OS MISSIONÁRIOS SÃO DESEQUILIBRADOS?

Os missionários são desequilibrados? Claro que são. Provavelmente, ele começou como um homem ou uma mulher comum. Vestia-se como as outras pessoas. Tinha os mesmos gostos de qualquer um de nós. Porém, mesmo antes de sair para o campo, ele se tornou diferente. Admirado por alguns, digno de dó de outros, ele era conhecido como alguém que estava deixando o país, os projetos e o lar por uma visão.
Agora que ele voltou parece ainda mais diferente. Para ele, algumas coisas – grandes coisas – simplesmente não parecem importantes. Os jogos do campeonato estadual ou até mesmo nacional não o interessam de maneira especial. Ele aparentemente não vê as coisas como as outras pessoas vêem. Os assuntos do momento parecem deixá-lo indiferente. Onde será que ele esteve?
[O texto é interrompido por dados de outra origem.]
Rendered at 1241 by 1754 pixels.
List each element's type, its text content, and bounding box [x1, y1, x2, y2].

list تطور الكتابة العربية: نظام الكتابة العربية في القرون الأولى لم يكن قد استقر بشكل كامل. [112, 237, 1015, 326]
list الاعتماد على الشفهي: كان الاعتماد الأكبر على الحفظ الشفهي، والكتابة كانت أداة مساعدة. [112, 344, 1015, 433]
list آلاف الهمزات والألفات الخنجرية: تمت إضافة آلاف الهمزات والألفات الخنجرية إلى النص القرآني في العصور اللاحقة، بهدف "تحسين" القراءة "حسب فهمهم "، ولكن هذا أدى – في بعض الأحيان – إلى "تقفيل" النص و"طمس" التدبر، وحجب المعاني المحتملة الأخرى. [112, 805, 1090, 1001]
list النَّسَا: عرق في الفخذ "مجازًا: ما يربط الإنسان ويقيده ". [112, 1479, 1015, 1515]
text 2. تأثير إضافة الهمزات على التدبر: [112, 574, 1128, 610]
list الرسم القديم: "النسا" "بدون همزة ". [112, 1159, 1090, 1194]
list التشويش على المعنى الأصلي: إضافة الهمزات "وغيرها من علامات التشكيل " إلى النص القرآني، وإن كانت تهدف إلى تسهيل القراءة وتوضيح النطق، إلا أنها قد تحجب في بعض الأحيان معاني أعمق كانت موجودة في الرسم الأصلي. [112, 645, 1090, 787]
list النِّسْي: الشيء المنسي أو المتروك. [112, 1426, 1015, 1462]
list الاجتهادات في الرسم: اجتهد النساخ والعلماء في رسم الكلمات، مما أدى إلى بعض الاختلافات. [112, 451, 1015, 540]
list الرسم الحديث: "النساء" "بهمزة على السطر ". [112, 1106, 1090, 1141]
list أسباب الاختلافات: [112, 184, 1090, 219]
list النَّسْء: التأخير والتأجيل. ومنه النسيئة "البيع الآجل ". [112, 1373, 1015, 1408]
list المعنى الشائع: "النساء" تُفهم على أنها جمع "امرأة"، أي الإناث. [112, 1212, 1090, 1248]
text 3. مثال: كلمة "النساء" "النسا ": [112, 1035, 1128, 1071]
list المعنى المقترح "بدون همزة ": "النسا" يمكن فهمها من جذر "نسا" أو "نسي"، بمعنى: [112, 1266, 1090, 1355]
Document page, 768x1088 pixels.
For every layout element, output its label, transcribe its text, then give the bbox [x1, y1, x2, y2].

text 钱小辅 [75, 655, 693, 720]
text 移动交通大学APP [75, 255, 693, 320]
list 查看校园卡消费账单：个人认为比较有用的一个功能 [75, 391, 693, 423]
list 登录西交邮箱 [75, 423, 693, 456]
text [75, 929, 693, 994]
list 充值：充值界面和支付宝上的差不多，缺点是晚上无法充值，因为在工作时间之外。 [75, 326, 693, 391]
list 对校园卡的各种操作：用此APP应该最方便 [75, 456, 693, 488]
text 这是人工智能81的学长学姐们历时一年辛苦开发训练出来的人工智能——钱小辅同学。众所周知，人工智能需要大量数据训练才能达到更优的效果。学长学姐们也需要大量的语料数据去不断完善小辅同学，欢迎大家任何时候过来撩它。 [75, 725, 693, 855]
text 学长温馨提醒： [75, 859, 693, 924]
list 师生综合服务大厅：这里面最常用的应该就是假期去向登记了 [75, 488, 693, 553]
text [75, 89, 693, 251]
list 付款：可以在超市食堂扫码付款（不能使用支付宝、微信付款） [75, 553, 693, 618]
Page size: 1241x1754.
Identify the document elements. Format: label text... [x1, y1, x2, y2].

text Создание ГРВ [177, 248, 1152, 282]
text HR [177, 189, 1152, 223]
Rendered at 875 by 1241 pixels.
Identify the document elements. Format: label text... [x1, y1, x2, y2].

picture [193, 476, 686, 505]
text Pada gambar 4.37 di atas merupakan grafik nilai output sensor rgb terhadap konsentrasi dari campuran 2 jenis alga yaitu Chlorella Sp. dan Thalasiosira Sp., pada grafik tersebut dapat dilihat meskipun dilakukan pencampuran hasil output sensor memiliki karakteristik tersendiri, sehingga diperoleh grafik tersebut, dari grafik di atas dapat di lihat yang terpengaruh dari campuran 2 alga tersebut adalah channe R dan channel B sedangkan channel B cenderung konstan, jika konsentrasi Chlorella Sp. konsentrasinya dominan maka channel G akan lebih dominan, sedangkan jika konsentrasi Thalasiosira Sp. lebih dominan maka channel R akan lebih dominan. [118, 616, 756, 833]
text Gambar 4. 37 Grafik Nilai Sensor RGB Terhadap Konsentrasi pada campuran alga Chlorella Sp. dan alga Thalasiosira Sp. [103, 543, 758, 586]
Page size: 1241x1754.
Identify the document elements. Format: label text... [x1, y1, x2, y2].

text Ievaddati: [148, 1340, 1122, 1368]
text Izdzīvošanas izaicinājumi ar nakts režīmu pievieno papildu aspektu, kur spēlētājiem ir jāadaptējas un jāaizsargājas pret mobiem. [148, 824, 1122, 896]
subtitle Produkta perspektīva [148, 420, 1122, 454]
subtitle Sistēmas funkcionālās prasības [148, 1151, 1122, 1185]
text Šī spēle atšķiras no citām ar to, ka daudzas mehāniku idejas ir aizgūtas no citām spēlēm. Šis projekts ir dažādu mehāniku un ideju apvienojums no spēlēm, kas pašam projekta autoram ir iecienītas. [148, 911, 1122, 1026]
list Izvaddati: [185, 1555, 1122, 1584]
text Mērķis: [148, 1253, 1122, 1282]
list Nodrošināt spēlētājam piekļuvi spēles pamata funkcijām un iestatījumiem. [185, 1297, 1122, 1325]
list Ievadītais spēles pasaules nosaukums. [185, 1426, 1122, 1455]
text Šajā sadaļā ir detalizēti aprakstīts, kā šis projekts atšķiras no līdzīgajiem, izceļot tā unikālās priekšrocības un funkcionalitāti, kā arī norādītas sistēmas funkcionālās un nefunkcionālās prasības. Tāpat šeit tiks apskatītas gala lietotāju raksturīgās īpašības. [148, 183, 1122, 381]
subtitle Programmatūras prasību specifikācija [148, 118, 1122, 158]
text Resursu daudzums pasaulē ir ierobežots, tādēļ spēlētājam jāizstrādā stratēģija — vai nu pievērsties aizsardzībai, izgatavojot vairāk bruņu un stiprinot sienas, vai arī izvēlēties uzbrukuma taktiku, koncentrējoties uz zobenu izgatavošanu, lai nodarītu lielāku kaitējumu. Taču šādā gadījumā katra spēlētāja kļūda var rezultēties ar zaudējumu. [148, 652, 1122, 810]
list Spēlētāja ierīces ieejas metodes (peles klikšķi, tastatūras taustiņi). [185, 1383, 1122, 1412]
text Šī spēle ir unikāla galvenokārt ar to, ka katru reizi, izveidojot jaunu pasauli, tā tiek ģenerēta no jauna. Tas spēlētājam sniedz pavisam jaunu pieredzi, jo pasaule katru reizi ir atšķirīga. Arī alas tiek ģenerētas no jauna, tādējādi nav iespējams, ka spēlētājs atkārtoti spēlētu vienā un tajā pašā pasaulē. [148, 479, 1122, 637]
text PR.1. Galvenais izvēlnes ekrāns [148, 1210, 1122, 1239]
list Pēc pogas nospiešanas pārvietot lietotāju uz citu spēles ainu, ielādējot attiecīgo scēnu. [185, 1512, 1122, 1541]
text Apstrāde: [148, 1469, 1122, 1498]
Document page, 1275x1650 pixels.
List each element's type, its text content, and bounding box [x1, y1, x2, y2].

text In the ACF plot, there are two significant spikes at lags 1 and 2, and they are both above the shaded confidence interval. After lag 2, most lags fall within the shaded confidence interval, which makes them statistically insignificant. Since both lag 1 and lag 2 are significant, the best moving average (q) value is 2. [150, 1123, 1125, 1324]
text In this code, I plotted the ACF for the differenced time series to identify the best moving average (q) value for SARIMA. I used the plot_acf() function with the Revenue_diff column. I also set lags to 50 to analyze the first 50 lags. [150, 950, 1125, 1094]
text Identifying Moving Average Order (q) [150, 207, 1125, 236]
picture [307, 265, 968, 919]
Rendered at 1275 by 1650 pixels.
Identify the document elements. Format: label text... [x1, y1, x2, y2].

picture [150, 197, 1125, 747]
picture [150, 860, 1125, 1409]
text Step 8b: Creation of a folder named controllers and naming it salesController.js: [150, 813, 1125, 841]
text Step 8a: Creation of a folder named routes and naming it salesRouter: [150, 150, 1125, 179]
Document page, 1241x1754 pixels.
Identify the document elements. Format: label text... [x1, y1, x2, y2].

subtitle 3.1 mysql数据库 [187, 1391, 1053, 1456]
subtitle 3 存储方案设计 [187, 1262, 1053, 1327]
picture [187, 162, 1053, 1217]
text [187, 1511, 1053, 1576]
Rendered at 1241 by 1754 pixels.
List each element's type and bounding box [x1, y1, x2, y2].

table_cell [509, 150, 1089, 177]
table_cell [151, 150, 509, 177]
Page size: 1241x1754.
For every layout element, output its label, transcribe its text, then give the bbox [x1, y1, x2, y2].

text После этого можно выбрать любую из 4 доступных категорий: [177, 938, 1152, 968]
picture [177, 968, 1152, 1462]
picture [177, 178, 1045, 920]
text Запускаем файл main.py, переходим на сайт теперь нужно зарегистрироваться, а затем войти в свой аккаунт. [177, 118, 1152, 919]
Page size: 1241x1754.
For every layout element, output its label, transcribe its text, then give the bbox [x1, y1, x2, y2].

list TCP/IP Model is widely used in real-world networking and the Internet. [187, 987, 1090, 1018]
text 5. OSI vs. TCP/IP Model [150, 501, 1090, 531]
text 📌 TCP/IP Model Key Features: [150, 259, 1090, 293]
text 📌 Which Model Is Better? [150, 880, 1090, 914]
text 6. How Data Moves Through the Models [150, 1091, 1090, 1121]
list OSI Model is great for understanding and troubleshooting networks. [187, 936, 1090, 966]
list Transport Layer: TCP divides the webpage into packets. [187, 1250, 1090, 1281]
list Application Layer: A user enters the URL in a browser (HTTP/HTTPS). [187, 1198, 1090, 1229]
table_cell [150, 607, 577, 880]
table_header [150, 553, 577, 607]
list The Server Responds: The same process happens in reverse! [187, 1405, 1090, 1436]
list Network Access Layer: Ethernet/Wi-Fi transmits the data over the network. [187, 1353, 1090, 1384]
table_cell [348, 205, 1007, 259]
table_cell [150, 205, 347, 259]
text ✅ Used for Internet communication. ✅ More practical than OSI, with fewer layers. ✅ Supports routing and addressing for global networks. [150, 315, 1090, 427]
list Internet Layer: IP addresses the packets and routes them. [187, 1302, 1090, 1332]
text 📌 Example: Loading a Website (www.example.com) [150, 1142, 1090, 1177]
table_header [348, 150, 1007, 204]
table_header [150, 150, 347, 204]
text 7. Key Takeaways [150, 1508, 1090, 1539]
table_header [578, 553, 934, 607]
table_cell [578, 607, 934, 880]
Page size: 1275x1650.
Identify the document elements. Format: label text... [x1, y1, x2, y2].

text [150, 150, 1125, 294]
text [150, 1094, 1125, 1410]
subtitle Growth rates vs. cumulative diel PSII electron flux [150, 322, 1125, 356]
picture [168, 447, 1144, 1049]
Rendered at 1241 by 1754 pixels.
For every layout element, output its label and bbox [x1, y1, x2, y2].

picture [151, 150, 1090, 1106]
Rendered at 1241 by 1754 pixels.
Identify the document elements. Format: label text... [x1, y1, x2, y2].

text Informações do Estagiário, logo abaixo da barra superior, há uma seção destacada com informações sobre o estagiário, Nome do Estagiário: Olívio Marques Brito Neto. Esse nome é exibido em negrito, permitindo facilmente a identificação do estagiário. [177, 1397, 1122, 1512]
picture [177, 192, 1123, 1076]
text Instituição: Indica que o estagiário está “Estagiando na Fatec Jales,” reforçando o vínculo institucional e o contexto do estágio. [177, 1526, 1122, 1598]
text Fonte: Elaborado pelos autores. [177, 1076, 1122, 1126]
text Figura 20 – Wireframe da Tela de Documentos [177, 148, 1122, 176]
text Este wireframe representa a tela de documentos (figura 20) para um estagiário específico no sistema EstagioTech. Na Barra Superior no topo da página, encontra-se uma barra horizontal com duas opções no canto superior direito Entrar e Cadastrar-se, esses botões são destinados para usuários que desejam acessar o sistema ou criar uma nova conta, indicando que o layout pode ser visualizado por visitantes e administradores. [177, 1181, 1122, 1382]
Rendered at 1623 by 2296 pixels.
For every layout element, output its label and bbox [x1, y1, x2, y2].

Ele esteve onde o conflito com o mal é aberto e intenso, uma luta, não uma moda. Onde as roupas não se combinam porque há pouco tempo para se preocupar com isso. Onde as pessoas estão morrendo, carecendo de qualquer ajuda que ele possa oferecer, e a maioria delas sem ao menos saber que ele tem algo a dar. Onde o calor é de 48 graus à sombra e ele não pode perder tempo refugiando-se nela.
Não só os valores, mas o tempo parece ter passado para ele. Quando você fala sobre “Diante do Trono”, “Toque no Altar”, “Show Gospel”, ele olha espantado. Quando você menciona o filme ganhador do Oscar ele pergunta o que é isso. Você não imagina há quanto tempo ele está fora.Tudo bem, quanto tempo ele ficou fora? Tempo suficiente para que 30 milhões de pessoas fossem para a eternidade sem Cristo, sem nenhuma oportunidade de ouvir o evangelho, e algumas delas bem diante de seus olhos: quando aquele frágil barco afundou, quando aquela epidemia de cólera se espalhou, quando aquele conflito armado islâmico se deflagrou... Tempo suficiente para ver uns poucos homens e mulheres se entregando a Cristo, vê-los beberem do ensinamento que lhes deu. Tempo para lutar e sofrer com eles por causa da perseguição oriunda de parentes e amigos não-cristãos. Tempo para ver um pequeno grupo se desenvolver numa igreja local.
Então, ele é diferente. Mas, parece desnecessário agora. Bem que ele poderia dar mais atenção ao que está acontecendo em seu país, às roupas, à vida social, ao lazer, já que está aqui. É claro que poderia. Mas, ele não pode esquecer que o dinheiro de um terno novo compraria três mil Novos Testamentos, que enquanto gastamos um dia no trabalho, cinco mil indianos ou chineses vão para a eternidade sem Cristo. Logo, quando um missionário volta para a igreja ou para o seu grupo de cristãos, lembre-se de que ele provavelmente estará diferente.
Lógico, o missionário está desequilibrado.
Mas, pelo padrão de quem? O nosso ou o de Deus?